Let me explain my outrage. I grew up under a dictatorship, in Mozambique. Grown-ups could not speak out against the repression and injustice that surrounded us. But since leaving, I have demonstrated and marched against tyranny and hate.

I began my formal work against antisemitism in 1977, when I joined the Congressional Wives for Soviet Jewry, a group I would later co-chair. It was an honor to meet and stand with Refuseniks like Ida Nudel, Judith Rattner, Vladimir Slepak, Natan Sharansky and so many others. I visited Russia many times, and met with people who had been systematically and sometimes brutally repressed. I learned from them that when we say “never again,” we have to mean it.

Jonathan Sacks, the chief rabbi of Great Britain, has compared antisemitism to a virus, surviving through millennia by mutating: religious anti-Judaism into racial antisemitism, and now antisemitism morphing into anti-Zionism. Whatever the rationalization its adherents hide behind, though, antisemitism has always had at its heart the same things: bigotry and hate and fear.

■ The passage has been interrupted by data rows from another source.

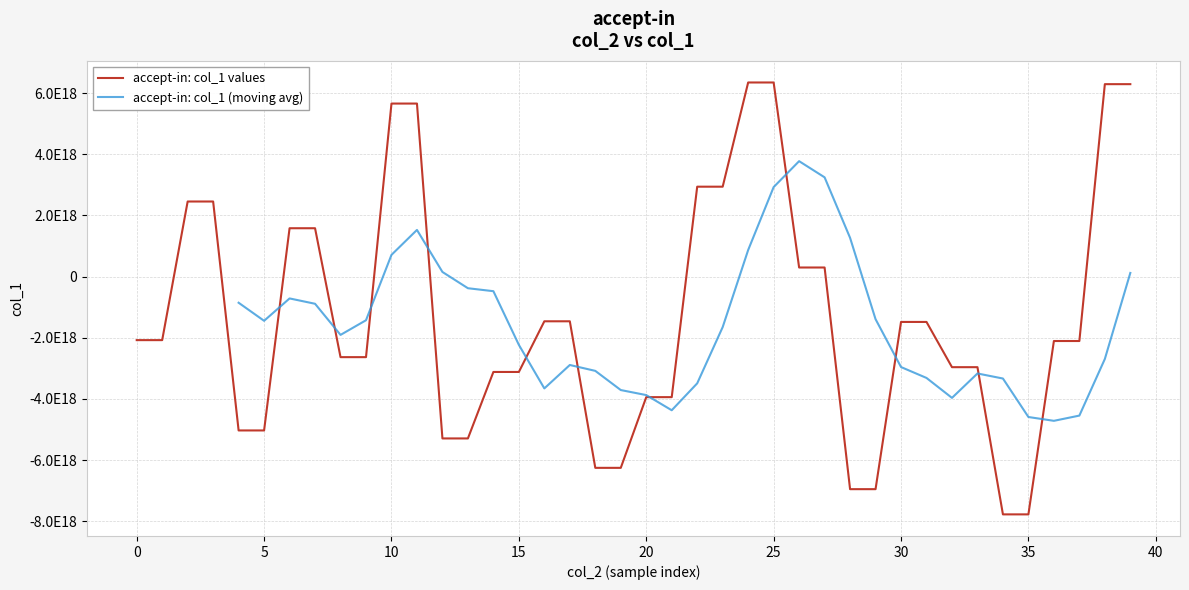

True or false: there are more than 0 points higher than both neighbors.

False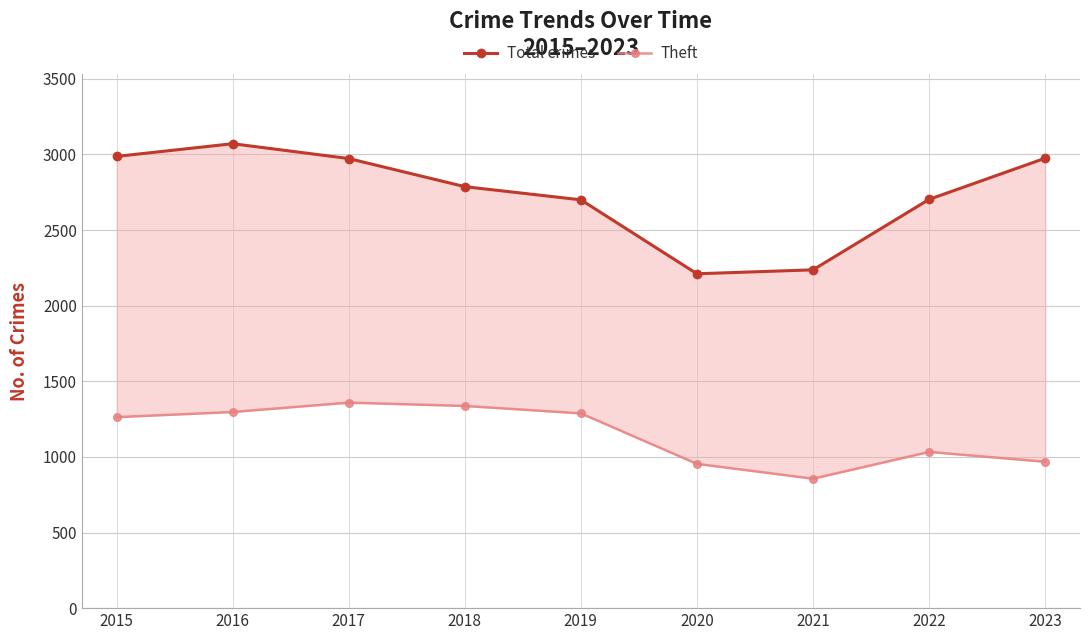

What is the value of the Total crimes point at the 7th from the left?

2237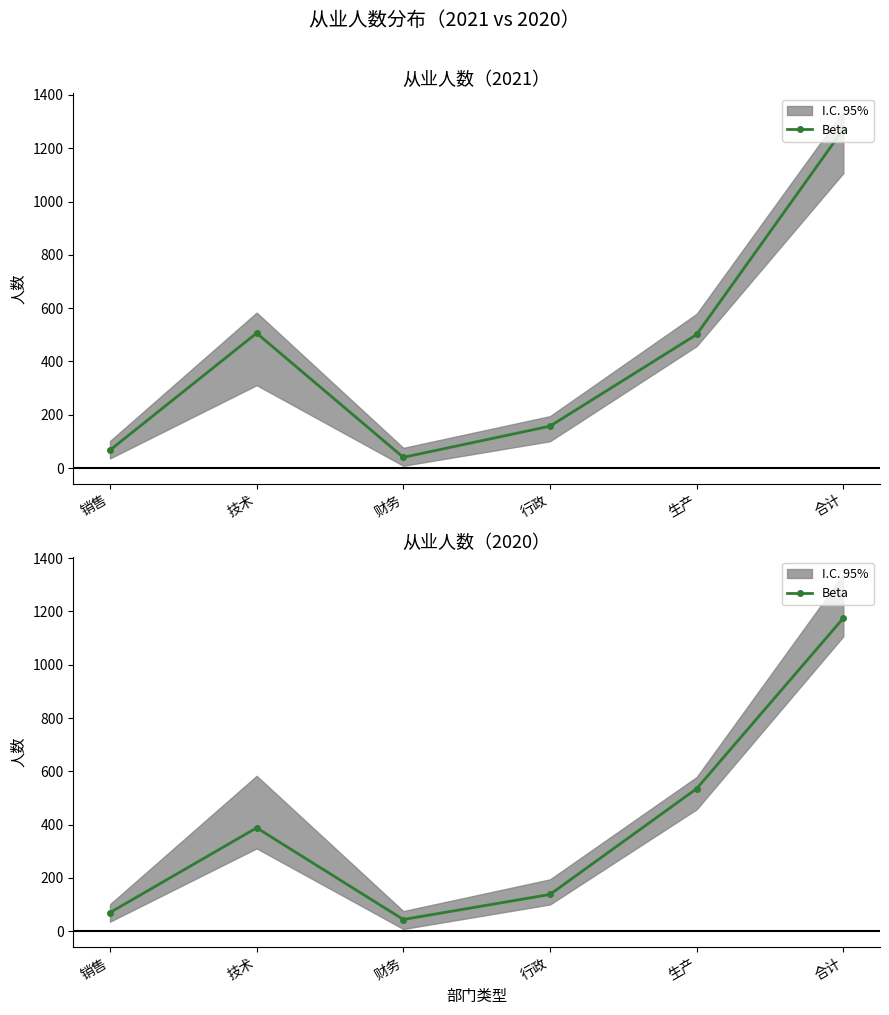

Is it true that the value at 生产 is 738?

False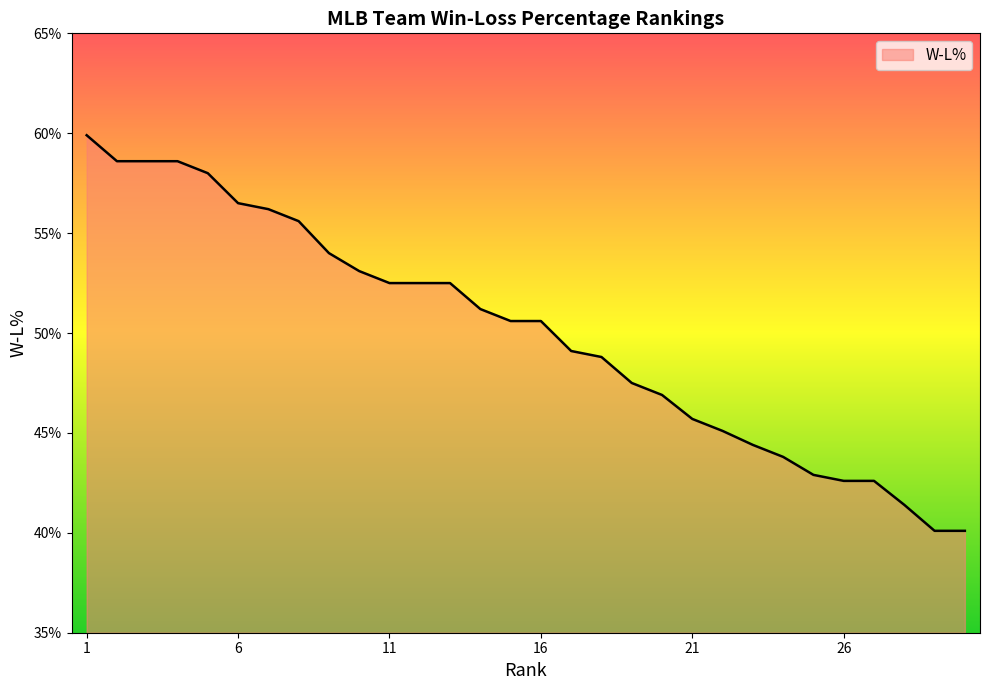

What is the minimum value shown in the chart?

0.4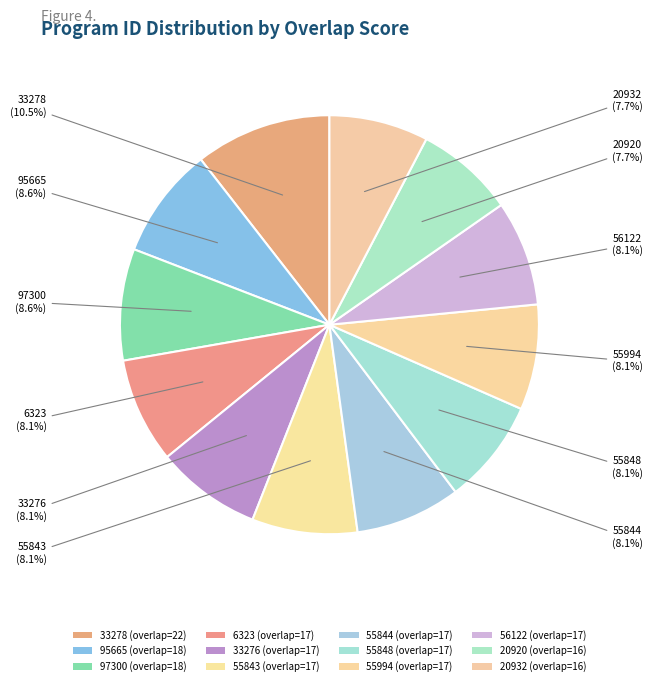

True or false: 55994 accounts for 17% of the total.

False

The only way to prevent the virus from surviving and spreading is to attack, killing it with the strongest possible condemnations before it has a chance to mutate and spread. In October, Bush missed a chance to do that. Now he has a second chance to speak out. I hope he will take it.

It is time for Iran to be confronted by a unified, outraged and outspoken Bush administration, an administration that feels and dispenses the cleansing heat that such virulent words deserve.

Teresa Heinz Kerry is the wife of Senator John Kerry of Massachusetts.